Monday, 13 July 2015

Welcome to the Kino-Teatr


The Baker Mamonova Gallery and Kino-Teatr building

At last, I thought: some decent theatre comes to Hastings/St. Leonard's.  Theatrical offerings in the town have hitherto been restricted to a thriving am-dram scene at The Stables in the Old Town and B-cast musical revivals at The White Rock.  So when the enterprising duo of art dealer Russell Baker and his wife Olga Mamonova announced the conversion of the old Kinema building behind their spacious gallery in Norman Road you could have heard a small cheer at the opposite end of the town.

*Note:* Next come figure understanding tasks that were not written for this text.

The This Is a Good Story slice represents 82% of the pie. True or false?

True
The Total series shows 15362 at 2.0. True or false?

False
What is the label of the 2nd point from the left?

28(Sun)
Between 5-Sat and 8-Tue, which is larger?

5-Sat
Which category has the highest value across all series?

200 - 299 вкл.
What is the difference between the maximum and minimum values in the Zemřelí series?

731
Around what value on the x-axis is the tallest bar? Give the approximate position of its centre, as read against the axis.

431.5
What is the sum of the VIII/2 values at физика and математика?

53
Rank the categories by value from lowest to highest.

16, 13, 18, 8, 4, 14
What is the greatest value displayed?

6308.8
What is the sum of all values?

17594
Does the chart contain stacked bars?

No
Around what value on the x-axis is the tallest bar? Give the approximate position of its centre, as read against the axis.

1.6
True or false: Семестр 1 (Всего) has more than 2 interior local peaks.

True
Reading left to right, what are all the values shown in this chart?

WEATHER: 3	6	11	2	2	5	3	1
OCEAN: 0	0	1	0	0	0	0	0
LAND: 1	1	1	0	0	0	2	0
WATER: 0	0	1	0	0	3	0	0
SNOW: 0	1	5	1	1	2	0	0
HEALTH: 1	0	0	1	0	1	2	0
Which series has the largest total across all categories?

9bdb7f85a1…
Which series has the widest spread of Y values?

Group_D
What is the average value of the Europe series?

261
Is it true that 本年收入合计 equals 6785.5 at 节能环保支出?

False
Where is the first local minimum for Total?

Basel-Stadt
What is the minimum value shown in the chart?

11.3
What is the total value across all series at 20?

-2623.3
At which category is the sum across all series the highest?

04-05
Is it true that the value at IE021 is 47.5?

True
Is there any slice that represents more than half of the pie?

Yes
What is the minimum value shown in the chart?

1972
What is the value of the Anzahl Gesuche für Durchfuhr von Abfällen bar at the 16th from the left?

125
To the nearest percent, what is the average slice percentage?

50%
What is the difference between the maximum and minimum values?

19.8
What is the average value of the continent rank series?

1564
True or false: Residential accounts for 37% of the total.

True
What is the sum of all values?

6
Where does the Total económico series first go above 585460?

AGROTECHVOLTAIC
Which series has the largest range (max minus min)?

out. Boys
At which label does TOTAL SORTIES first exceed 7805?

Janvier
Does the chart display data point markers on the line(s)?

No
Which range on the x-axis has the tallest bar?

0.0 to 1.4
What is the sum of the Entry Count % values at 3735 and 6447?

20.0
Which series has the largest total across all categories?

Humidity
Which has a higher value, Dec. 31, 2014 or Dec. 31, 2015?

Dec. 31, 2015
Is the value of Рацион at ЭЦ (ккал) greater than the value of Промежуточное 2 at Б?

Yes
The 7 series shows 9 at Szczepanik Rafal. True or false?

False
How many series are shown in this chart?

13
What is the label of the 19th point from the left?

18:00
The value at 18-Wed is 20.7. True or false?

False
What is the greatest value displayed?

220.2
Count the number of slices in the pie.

The space is fabulous, and beautifully fitted out for film and theatre.  Its prime feature is a stunning shallow-domed ceiling.  Surprisingly wide, the auditorium looks as if it can accommodate a couple of hundred people, with tiered seating so everyone can see.  Large armchairs are for loungers in a row at the front and another at the back, but the ordinary theatre/cinema seats in between, if less spacious, are totally comfortable for an evening's performance.  

The theatre opened with a play imported from New York - the McGowan Trilogy, by Seamus Scanlon.  A set of three linked one-acters, it is set in Northern Ireland in 1984, and shows the apparent decline of central character Victor McGowan from reluctant IRA executioner to apparent psychopath.

We didn't really find the play worked.  It's a challenge to take on Irish accents, which vary remarkably from region to region, even in the North.  There seemed to be a variety of attempts on the part of the actors, but none of them was particularly convincing, and at times conflicted with the character's origin in the script.  Paul Nugent, playing Victor McGowan, was doing his best, but I didn't find his interpretation consistent.  The play itself has a touch too much "Bang bang you're dead" for my taste, and I could have done with a bit more subtlety.  There's certainly scope for it in the material.  

We left in the interval.  But that's no reflection on the Herculean efforts put in by Olga Mamonova in particular in producing the play and on the whole team responsible for this great new addition to Hastings' cultural life.  We'll be back!